Kevin Lewis, son of Youshana Lewis, was a victim of Kevin Weekes' reckless driving.
Kevin Lewis was killed on Nov. 8, 2014. (Photo Courtesy of Youshana Lewis)

Kevin Lewis, then 20, was brutally torn apart. Weekes ran over him and dragged his body under his Nissan vehicle for at least a block before fleeing the car. Lewis died on the scene. Two other women on the scene also suffered injuries.

“My oldest brother called me and told me to come home,” Lewis said in an interview several weeks after the sentencing. When she arrived back at her home in Springfield Gardens, Queens that night, her heart sank.

“You can’t describe that feeling,” Lewis said. “It’s like what most parents think, the worst feeling in the world. I just hollered and screamed.”

At the sentencing, Lewis told Judge Gregory Lasak how Kevin’s life had come to a “complete end” and said she envied the fact that Weekes’ mother is still able to physically visit her son.

“She can talk to her son on the phone and send him a care package as he adjusts to his new lifestyle,” Lewis said. “Judge, I was left to pick up the pieces of my life without my purpose and inspiration.”

During the sentencing, Weekes, hands cuffed behind his back and his head bent towards the floor, expressed sorrow for the grief he had caused to Lewis.

“Sorry for the pain I have caused,” Weekes said. “I was scared, and panicked, and was in a state of mind I had never been in before. I had no knowledge of him being hurt. I am truly sorry.”

Weekes did not respond to a letter requesting comment.

At the sentencing, Spiro Ferris, Weekes’ defense attorney, told the judge that Weekes is a “personable and well-mannered young man.” Since he had no prior criminal record and was unaware that Lewis was under his vehicle, Ferris requested that Weekes be sentenced to 15 years in prison.

Peter Lomp, a senior assistant district attorney, instead pushed for 32 years — twenty-two years for murder in the second degree and an additional 10 years for assault in the first degree.

“He was a man,” Lomp said. “He was no kid. College-educated, good family around him, really no excuses. . . . He had no criminal record but sure chose a dramatic way to change that.”

Lasak sentenced Weekes to 18 years in jail. Lewis had asked that “the killer,” as she called him, pay for his wrongdoings. She was hoping for a longer sentence.

“Of course, I’m not happy,” Lewis said in an interview. “He hit three and literally killed my son. His actions were despicable. He drove on a sidewalk going in the wrong direction. I could understand that he doesn’t have a record. My whole thing was he kept referring to himself as the victim. Victim of what?”

Lewis was nervous about speaking to the judge at the sentencing, she said.

“Peter [Lomp] asked if I would be willing to do it,” Lewis said. “I figure I was here from the get go, I might as well just say what I have to say so I can move on. So that was just my thinking.”

She said she simply just wanted to get her point across regardless of whether or not she might shed a tear.

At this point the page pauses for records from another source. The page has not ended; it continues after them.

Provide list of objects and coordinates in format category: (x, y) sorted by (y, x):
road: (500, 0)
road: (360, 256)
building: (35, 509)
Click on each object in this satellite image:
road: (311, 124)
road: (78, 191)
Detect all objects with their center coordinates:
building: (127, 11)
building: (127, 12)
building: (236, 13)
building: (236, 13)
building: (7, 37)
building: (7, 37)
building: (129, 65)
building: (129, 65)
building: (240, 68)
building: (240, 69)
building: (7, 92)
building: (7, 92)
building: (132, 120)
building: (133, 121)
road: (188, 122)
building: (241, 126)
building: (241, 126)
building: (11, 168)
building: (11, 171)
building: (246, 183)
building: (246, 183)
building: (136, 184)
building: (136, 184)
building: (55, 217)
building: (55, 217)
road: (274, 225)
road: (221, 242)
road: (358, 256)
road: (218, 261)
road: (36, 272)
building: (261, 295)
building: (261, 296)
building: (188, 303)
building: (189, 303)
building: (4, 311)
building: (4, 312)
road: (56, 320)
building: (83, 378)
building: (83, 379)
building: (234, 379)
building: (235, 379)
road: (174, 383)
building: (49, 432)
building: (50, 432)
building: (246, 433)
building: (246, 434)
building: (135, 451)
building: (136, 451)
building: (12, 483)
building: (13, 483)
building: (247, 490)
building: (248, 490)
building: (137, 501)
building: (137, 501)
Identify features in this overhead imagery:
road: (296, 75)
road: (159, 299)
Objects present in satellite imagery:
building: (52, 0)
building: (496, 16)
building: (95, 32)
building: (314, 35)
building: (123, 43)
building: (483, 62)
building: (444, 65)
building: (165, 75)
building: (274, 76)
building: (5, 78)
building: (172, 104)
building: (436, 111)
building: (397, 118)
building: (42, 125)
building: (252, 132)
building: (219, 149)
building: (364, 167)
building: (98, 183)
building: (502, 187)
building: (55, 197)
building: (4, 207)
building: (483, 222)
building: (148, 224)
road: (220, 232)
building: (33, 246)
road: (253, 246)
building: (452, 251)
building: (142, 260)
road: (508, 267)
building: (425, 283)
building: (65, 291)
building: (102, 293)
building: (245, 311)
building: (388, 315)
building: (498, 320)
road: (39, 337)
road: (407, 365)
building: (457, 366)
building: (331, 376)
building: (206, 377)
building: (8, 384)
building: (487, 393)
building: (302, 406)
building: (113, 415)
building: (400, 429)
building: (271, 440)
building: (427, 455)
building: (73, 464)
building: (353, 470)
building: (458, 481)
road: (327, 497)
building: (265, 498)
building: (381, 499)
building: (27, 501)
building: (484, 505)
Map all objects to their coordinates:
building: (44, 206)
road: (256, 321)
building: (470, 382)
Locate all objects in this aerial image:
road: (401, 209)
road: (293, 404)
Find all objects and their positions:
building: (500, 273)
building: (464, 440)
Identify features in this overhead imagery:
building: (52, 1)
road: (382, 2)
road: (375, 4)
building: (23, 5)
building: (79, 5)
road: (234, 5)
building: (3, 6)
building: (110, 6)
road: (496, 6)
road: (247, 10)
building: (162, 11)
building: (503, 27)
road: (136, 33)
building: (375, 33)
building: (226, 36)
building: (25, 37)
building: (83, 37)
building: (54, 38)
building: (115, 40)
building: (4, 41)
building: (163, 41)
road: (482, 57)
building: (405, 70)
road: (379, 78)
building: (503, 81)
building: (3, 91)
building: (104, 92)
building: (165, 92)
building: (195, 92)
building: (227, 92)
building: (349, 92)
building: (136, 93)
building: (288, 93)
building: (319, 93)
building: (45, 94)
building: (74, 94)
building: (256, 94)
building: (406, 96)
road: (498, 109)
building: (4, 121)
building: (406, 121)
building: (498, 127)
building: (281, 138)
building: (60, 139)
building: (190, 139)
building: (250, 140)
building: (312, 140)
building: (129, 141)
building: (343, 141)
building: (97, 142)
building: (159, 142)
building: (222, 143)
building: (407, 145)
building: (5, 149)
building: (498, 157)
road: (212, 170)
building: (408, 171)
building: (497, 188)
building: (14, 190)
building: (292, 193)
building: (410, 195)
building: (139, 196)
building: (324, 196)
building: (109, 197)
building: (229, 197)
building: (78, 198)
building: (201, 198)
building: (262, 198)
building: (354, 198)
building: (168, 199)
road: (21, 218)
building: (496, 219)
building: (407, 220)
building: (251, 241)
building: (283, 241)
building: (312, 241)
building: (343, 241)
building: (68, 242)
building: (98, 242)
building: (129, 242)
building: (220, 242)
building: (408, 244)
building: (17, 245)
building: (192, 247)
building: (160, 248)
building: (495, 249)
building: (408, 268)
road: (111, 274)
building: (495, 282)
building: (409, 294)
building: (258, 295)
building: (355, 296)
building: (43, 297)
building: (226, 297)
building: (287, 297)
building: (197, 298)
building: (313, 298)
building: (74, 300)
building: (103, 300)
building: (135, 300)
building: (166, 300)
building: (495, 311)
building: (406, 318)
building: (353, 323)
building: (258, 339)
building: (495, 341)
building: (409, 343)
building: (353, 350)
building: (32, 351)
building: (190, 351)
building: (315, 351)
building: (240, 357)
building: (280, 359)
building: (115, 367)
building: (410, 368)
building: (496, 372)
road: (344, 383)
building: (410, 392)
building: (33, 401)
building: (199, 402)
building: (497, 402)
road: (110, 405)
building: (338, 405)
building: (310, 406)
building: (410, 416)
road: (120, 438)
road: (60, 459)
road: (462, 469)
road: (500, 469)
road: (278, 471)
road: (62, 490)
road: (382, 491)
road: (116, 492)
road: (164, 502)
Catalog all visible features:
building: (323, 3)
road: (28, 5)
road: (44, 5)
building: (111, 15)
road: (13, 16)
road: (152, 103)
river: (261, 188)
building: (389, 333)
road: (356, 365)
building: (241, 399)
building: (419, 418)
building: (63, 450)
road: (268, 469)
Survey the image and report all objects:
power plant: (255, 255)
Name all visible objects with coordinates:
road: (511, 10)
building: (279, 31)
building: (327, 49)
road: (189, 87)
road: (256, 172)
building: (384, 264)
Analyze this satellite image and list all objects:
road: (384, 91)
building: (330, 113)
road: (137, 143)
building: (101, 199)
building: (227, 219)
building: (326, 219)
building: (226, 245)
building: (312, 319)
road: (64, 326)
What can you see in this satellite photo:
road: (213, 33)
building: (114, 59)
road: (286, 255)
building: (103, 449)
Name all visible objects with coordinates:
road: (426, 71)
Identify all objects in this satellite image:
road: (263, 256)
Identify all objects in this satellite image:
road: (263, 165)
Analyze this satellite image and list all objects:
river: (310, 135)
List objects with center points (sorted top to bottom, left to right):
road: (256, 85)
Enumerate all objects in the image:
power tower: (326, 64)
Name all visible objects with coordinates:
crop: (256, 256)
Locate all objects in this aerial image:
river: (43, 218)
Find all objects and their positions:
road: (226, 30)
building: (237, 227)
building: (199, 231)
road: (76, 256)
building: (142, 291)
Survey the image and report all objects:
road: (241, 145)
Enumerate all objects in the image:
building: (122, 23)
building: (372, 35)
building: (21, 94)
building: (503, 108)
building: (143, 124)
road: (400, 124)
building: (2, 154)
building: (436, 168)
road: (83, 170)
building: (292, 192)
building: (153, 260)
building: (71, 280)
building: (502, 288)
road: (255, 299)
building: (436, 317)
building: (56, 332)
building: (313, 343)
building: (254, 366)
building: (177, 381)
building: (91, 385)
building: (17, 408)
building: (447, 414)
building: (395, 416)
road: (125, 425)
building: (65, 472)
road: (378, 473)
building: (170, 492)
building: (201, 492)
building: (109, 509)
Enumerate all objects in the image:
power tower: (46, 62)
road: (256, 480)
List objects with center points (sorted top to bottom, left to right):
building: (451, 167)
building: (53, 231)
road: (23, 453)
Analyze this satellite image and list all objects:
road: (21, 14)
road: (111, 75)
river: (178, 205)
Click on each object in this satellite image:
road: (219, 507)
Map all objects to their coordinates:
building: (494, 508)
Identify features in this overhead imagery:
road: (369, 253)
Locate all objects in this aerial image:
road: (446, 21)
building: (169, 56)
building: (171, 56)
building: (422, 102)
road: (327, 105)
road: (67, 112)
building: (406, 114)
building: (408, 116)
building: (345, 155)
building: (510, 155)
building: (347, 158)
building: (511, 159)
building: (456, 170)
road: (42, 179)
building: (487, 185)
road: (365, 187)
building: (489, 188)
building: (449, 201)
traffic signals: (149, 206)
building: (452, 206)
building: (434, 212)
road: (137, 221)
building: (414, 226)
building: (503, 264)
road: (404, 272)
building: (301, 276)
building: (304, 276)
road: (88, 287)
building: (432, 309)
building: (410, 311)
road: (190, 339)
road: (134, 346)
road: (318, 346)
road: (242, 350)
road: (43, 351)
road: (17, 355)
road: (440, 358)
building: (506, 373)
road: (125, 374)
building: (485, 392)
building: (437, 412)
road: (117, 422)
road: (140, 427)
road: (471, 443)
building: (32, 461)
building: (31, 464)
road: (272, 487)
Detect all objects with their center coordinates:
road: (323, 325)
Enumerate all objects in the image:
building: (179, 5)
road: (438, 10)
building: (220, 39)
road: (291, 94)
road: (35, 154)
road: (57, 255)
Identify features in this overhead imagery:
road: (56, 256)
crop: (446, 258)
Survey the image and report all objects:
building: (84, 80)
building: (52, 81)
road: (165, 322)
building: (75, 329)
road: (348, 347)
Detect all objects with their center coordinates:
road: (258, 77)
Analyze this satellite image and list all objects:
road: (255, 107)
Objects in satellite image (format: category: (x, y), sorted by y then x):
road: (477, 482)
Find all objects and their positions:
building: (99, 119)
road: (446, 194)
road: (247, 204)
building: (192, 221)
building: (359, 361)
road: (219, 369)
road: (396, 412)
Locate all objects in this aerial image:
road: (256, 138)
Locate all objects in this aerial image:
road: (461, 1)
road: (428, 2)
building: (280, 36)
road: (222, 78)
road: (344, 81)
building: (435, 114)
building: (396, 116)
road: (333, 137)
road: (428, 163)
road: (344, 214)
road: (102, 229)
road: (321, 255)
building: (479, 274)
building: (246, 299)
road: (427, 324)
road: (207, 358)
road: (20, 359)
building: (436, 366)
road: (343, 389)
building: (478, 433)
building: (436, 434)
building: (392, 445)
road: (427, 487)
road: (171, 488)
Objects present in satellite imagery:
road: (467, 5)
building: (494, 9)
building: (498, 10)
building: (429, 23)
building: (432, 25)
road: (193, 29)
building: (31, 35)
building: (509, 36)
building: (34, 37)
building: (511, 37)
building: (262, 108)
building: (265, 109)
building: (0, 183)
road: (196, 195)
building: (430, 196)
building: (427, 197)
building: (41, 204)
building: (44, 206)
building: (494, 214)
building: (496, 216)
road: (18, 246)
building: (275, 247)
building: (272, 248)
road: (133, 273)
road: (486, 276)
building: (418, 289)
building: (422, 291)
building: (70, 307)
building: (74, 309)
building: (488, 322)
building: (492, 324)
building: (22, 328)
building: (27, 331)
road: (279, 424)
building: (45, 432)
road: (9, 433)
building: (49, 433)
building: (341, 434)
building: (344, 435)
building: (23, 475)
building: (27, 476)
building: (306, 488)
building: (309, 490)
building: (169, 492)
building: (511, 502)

Her son attended Queens Community College and was hoping to get his grade point average up so that he could transfer to another school, Lewis said. His interests included video programming and football. He played on both the community football team and his school’s team.

“Some memories fade away, some things you’ll remember,” Lewis said. “Every now and then, the TV is turned on [to] the football game and I kind of giggle to myself because I know that’s something he would watch. You take it one day at a time.”

Lewis copes with her loss by celebrating her son and his life, creating scrapbooks of pictures and news articles related to him.

“He was very friendly, outgoing, he was kind of like funny,” Lewis said. “Yeah, he was very funny. He made friends with everybody, he was an easy person to talk to. . . . You just had to know him.”